Stored records
+===+
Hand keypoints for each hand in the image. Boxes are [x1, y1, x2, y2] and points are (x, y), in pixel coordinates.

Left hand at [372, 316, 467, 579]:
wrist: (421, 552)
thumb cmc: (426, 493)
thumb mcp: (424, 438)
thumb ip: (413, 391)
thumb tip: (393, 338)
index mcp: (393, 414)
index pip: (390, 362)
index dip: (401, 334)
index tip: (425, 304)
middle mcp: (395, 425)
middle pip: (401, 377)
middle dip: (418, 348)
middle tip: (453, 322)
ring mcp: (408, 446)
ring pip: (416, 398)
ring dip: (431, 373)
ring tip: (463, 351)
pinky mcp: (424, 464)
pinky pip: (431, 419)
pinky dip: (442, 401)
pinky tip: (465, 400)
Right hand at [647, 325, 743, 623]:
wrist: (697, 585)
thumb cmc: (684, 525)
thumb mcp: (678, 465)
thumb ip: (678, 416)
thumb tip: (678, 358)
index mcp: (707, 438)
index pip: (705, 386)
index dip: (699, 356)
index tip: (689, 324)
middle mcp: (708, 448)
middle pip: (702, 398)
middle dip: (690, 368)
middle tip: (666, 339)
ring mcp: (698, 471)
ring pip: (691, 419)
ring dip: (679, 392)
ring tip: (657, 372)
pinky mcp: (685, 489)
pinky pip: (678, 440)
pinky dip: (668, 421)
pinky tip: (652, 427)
+===+
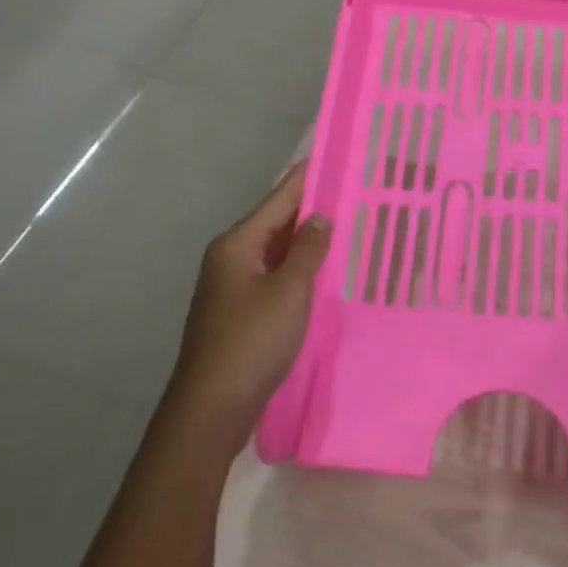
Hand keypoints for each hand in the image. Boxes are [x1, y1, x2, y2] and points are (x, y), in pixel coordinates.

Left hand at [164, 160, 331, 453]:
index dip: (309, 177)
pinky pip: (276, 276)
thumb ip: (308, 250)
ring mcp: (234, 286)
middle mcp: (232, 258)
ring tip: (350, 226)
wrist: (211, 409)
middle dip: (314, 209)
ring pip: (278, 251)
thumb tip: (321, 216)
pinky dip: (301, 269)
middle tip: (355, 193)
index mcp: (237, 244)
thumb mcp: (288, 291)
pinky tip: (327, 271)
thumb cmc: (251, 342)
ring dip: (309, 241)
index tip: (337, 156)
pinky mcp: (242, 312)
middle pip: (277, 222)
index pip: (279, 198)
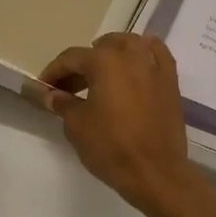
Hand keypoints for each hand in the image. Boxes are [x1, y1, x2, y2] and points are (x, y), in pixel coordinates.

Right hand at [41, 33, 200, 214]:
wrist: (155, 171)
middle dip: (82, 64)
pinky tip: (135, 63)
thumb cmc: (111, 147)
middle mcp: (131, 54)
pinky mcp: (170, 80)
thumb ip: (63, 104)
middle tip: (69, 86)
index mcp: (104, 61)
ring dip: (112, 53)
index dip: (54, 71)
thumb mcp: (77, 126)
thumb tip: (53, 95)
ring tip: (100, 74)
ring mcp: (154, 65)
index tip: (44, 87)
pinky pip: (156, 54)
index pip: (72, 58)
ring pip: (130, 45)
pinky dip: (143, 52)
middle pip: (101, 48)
+===+
*Task instructions*
From the data above, output only the lines between the line containing "middle mcp: (232, 258)" and the line containing "pinky mcp: (242, 312)", inclusive, exactly as written.

*Answer*
middle mcp: (232, 258)
ring tip: (350, 226)
wrist: (211, 409)
middle dip: (314, 209)
ring pip: (278, 251)
thumb tip: (321, 216)
pinky dip: (301, 269)
middle tip: (355, 193)
index mcp: (237, 244)
thumb mcp: (288, 291)
pinky tip: (327, 271)
thumb cmc: (251, 342)
ring dip: (309, 241)
index tip: (337, 156)
pinky mcp: (242, 312)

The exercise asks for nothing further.